Bağış, “İstanbul’u elde tutmanın fethetmekten daha önemli olduğunu bilen o komutan, hocası Akşemsettin’e gider ve İstanbul’u elde tutmak için ne yapılması gerektiğini sorar. O da Cemalettin Halveti hazretlerine yönlendirir. O da şöyle der; ‘Allah’ın katında, dünyanın hakimiyeti adalete bağlıdır.’ Allah, bu ülkede ezanlarımızı susturmasın. Milli şairimizin söylediği gibi, Allah bu memlekete bir daha milli marş yazdırmasın” şeklinde konuştu.
“HOŞGÖRÜ İÇİNDE YAŞIYORUZ”
Bağış, “Bugün hâlâ dünyanın hiçbir yerinde olmadığı kadar hoşgörü içerisinde yaşıyoruz. Cami, kilise ve havraların içinde barış içersinde yaşıyoruz. Bugün üyesi olamaya çalıştığımız AB ülkelerimde bile çok kanlar döküldü. En ufak kıvılcımda bile çok büyük çatışmaların yaşandığına şahitlik ediyoruz” ifadelerini kullandı.
“TYB’Yİ ÖNEMSİYORUZ”
Bağış, “Türkiye’de farklı bir dönemi yaşıyoruz. Bu tasavvuf ehlileri çok sıkıntı yaşadı. Ama sabrettiler. Temennimiz o ki, bir daha bu ülkede insanlar, değerlerinden, inançlarından ve görüşlerinden dolayı zarar görmesin. Kendi ülkemizin içerisindeki farklı lehçelere barışık olduk. Shakespeare’in eserlerini öğrettik Fransızca, Almanca Gothe’nin eserlerini yayımladık. Ama beraber yaşadığımız toplumun kahramanı olan Memu Zin’i öteledik. Yok edebildik mi o kültürü? Hayır edemedik. Yıllarca kültürlerin üzerini toprak ekerek gömebileceğimizi dündük. Yeniden kendi değerlerimizle barışmaya başladığımız dönemi yaşıyoruz. Maalesef bu ülkede biz, kendi değerlerimizden korkutulduk, kendi kültürümüzden soğutulduk. Bugün, bizim kültürümüzde olan o hoşgörüyü, tasavvufun bize en büyük öğretisi olan hoşgörüyü, hem kendi topraklarımızda yeniden canlandırmamız lazım, hem de kuzey ve güneyimizdeki ülkelere aşılayabileceğimiz kardeşlik mesajı olara kabul etmeliyiz. Hoşgörü temelli kültürümüzü anlatamadığımız zaman kimileri, İslam’ı yanlış anlatanlara danışıyorlar.

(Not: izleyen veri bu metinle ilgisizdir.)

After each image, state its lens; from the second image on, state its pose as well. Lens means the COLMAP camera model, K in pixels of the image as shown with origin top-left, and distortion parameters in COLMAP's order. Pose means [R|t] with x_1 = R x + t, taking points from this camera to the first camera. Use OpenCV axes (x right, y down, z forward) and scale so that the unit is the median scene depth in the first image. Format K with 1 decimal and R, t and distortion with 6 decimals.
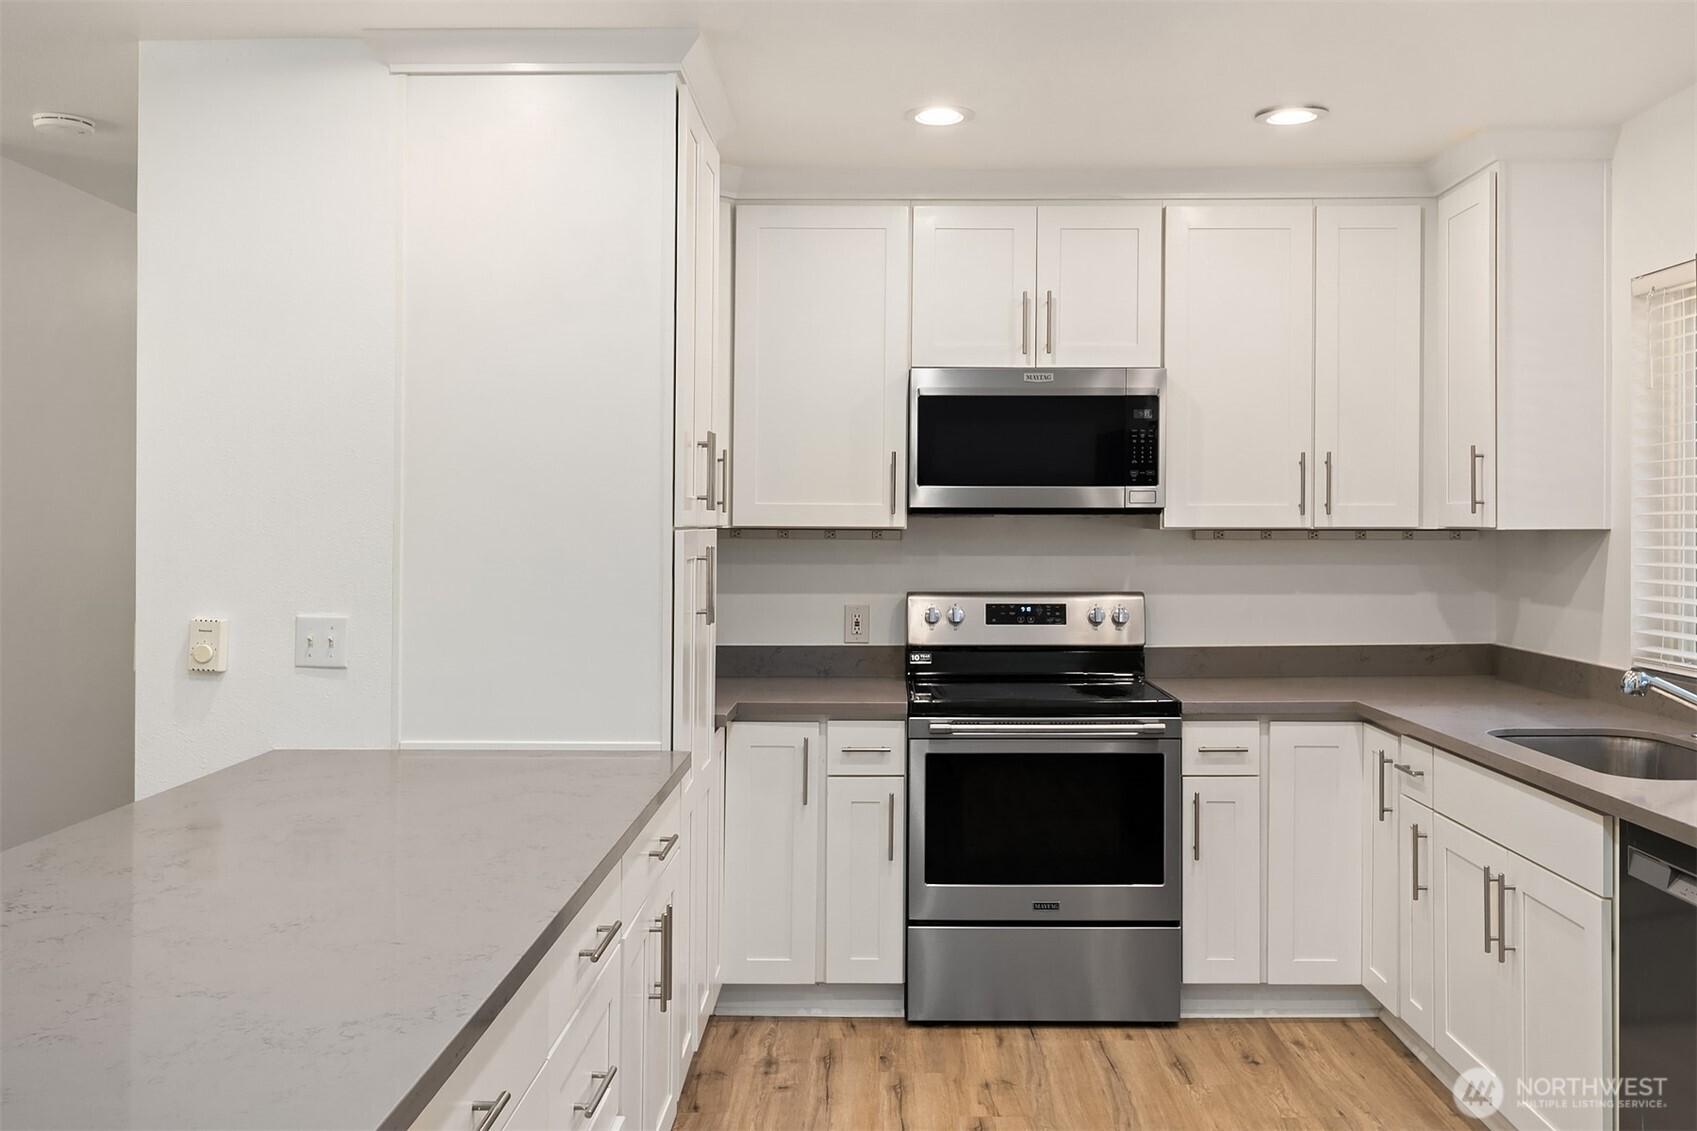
lens RADIAL K [[1434.4, 0, 869.9], [0, 1434.4, 510.7], [0, 0, 1]] dist [0.000794, -0.000051]
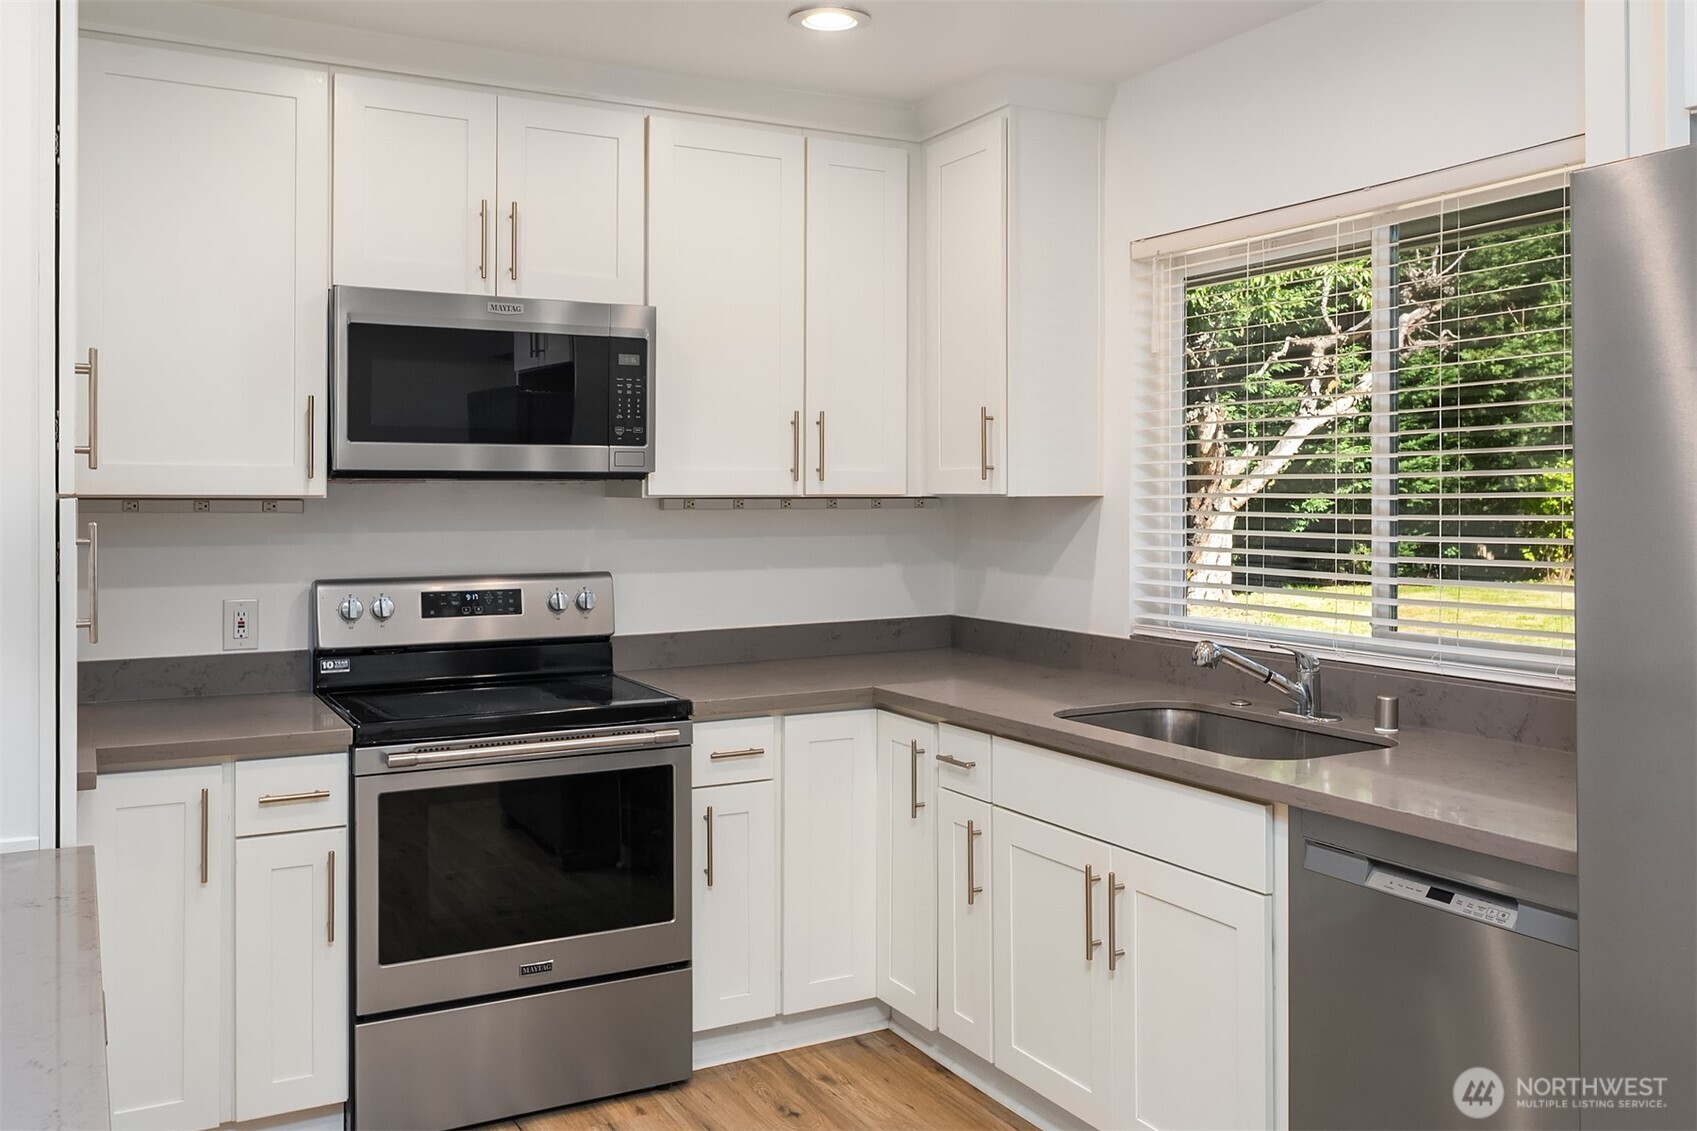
lens RADIAL K [[1419.4, 0, 850.0], [0, 1419.4, 505.5], [0, 0, 1]] dist [-0.005645, -0.006681]
pose [[0.872802, -0.005511, 0.488044, -0.107325], [-0.002311, 0.999878, 0.015422, 0.004729], [-0.488070, -0.014588, 0.872683, 0.225000]]
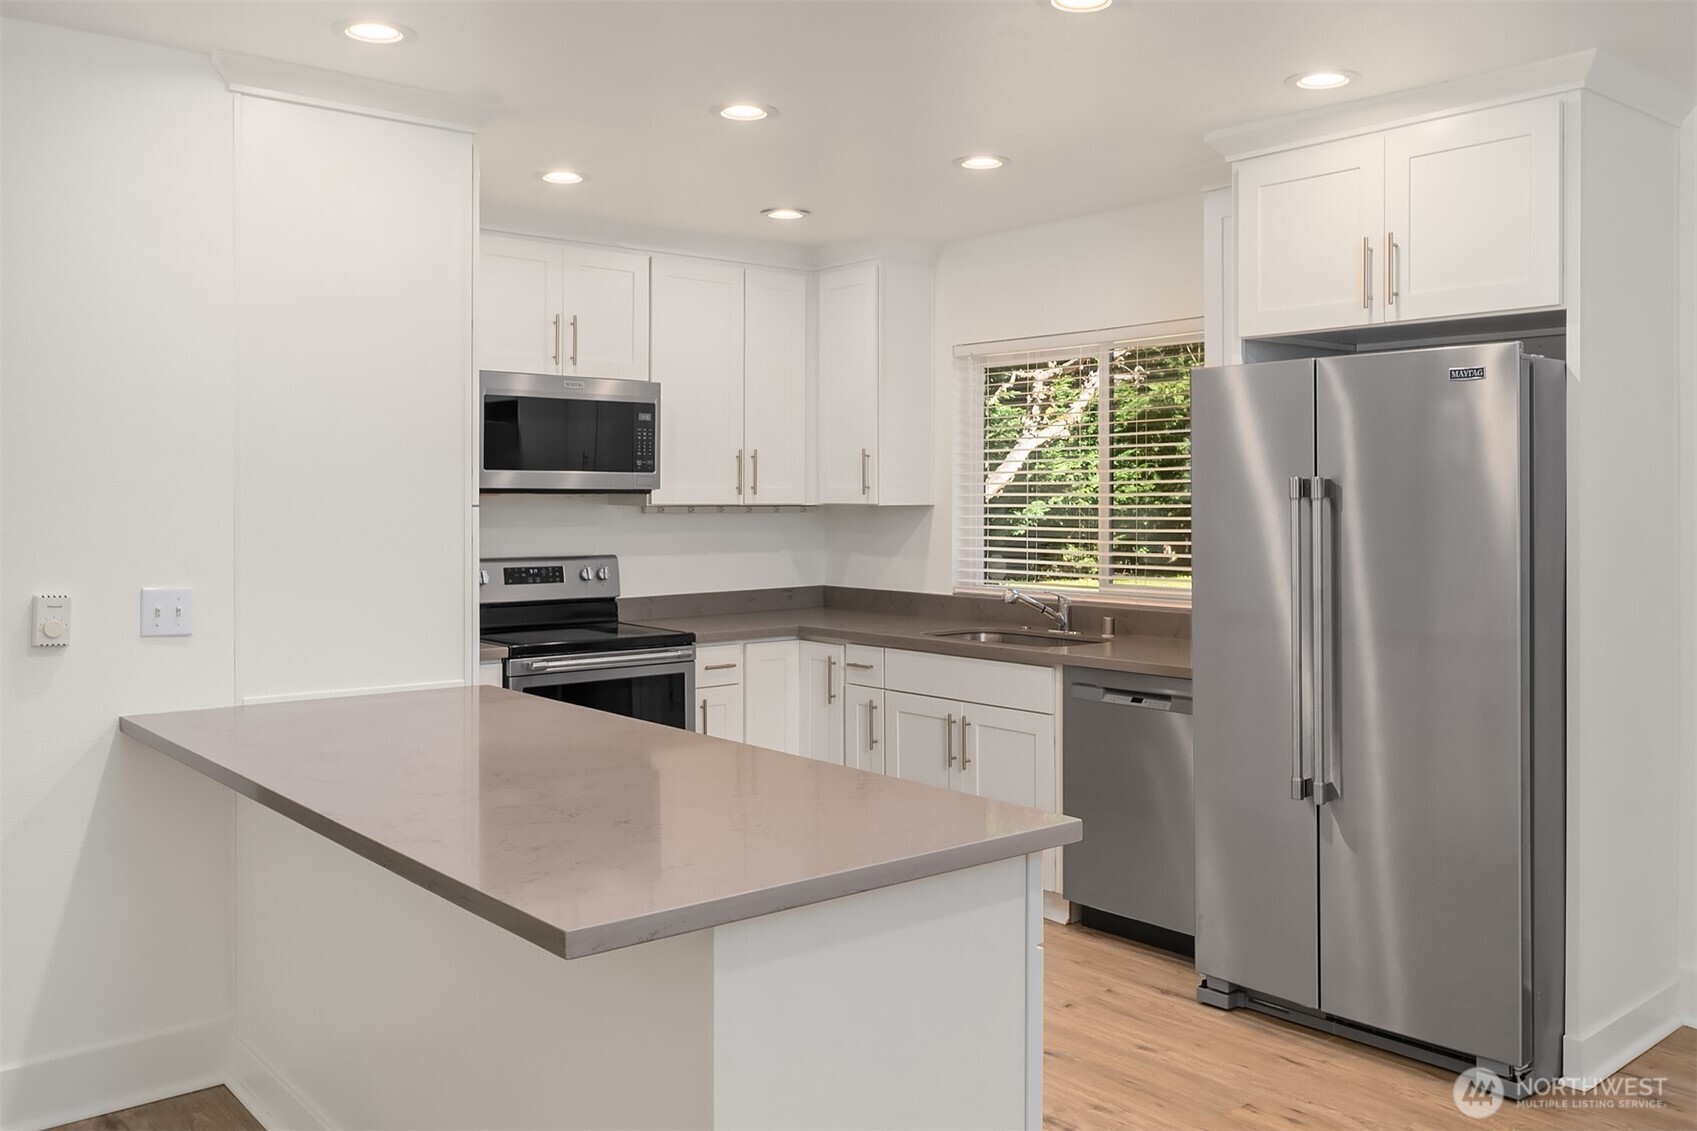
lens RADIAL K [[1419.4, 0, 850.0], [0, 1419.4, 505.5], [0, 0, 1]] dist [-0.005645, -0.006681]
pose [[0.760047, -0.002103, 0.649865, -0.532605], [-0.006342, 0.999923, 0.010653, -0.002252], [-0.649837, -0.012218, 0.759975, -0.105997]]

Bunda hepimizin mesuliyeti var. Kimsenin ‘bana ne’ moduna geçmeye hakkı yok. 1978 yılından beri TYB, bu mesuliyeti yerine getiriyor. Bugün Yazarlar Birliği’nin etkinliklerini, hükümetimiz, milletimiz, önemli görüyor. Yazarlar Birliği, milletinin değerleriyle barışık yaşadı. Kendi değerleriyle barışık olmayan ülkelerin güçlü olma durumu yok.”